Wednesday 29 April 2009

Your standards may vary.

Danger! Human stuff! Remember my disclaimer! Don't fall for the naturalistic fallacy!

It shouldn't come as a controversial that our behaviour is different in winter. We sleep more, we're less energetic, we've got slightly larger appetites, etc. Previous studies had shown that humans also experience shifts in hormone levels. Do seasonal fluctuations in men's hormone correspond to changes in mate choice?

Two Polish researchers, a place with something that passes for a proper winter, decided to put this question to the test. They showed over a hundred men of varying backgrounds computer-generated pictures of females of varying attractiveness, and had the respondents record scores for various attributes (e.g., `facial attractiveness,` `body shape,` etc.). They repeated this in the summer with the same pictures, and took the same measurements.

They found that in the winter, males tended to rate females as being more attractive than they did the same attributes in the summer. This held true for all attributes except for facial attractiveness, which remained constant between seasons.

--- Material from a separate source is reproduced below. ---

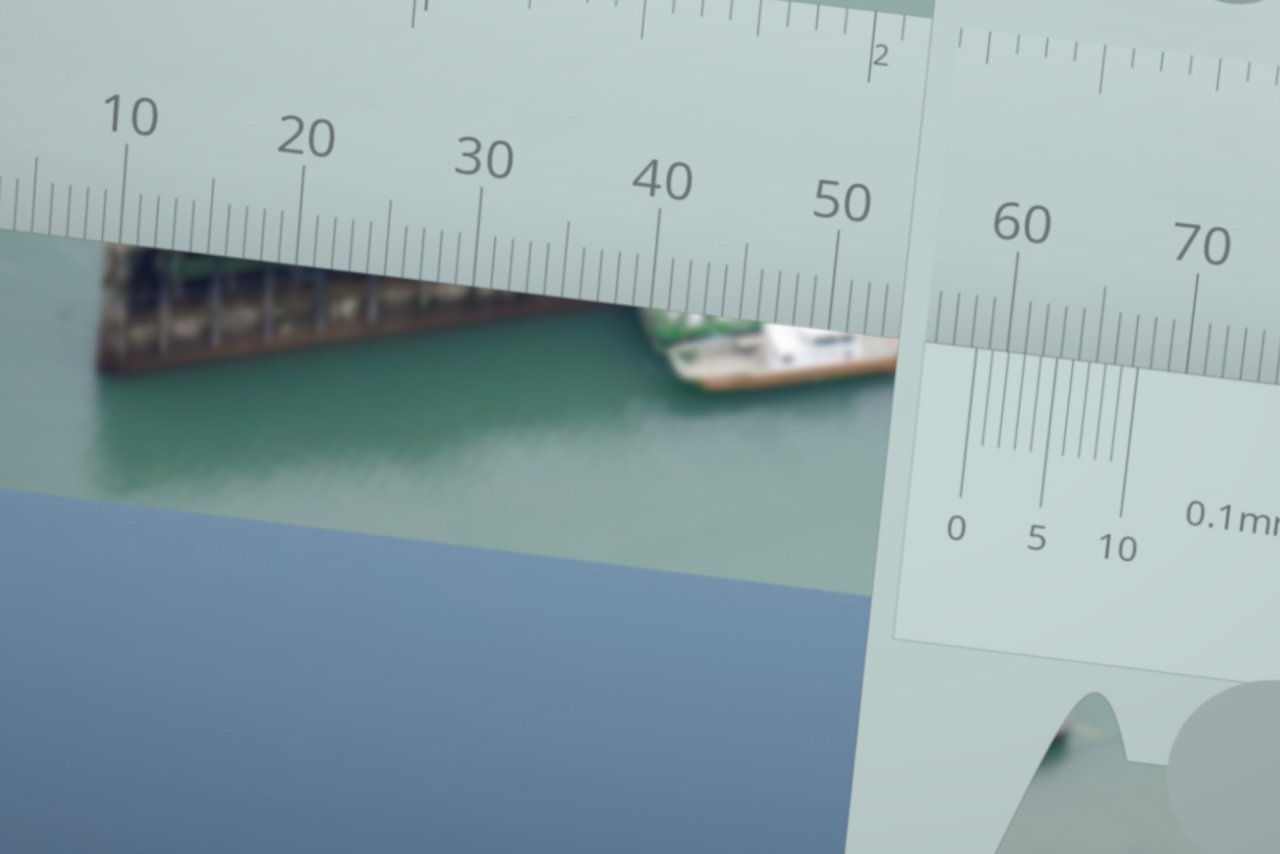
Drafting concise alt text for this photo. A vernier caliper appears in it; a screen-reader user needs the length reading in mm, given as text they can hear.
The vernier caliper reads 58.3 mm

The authors, being perception researchers, ascribed a different mechanism to this - They suggest that seasonally, your exposure to body types vary. In the summer, males are exposed to more female bodies than in the winter. Though I'm not sure I agree with their hypothesis, I've an anecdote to illustrate this. I was waiting at ADFG for the winter antlerless permits, like the idiot I was. There were a great number of people in line during that -40 snap we had, and you got to talking to stave off boredom (and to take your mind off the cold we were standing in for hours and hours). I spend quite the while talking to someone named Red (the third Red I've met, not counting people called Kavirliq).

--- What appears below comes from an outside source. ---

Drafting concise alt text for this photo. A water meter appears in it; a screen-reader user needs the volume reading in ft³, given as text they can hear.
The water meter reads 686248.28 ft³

Well, fastforward a bit to when it's only -20°C, and a partner and I were going down a mountain when one of our Snowmachines got stuck. We're trying to get it unstuck, when Red and a few others come down the trail behind us. They graciously help us dig it out of the mess we got stuck on... but I couldn't help but notice that Red wasn't a male, like I'd assumed before. She wasn't wearing all her heavy winter gear, and so you could quite distinctly notice she was a her, albeit a tall "her" with a lower voice, but otherwise unquestionably female. You just couldn't tell before, because all the clothes.

Now this is an extreme example. Most of the time, you interact with people indoors, and they're not wearing carharts, a parka, a face mask, a trapper's hat, musher's mitts and bunnyboots. But humans do tend to wear long sleeves and pants, along with looser fitting garments and bulkier clothes in the winter. This is to contrast with Summer, when it's shorts and T-shirts all around. The authors argue chronic exposure to one setting or the other is what leads to acclimatization, and therefore varying the threshold of `what is attractive.` My own thinking runs more toward seasonal fluctuations of hormone titres, but I've minimal evidence to support this.

Citation:
Perception. 2008;37(7):1079-85.

Men's attraction to women's bodies changes seasonally.
Pawlowski B, Sorokowski P.

2 comments:

Alaskan Dave Down Under said...

I think your analysis and conclusion is bonza, dinkum, and dinky die, mate.

TwoYaks said...

I had to get someone to translate for me. Thanks... I think.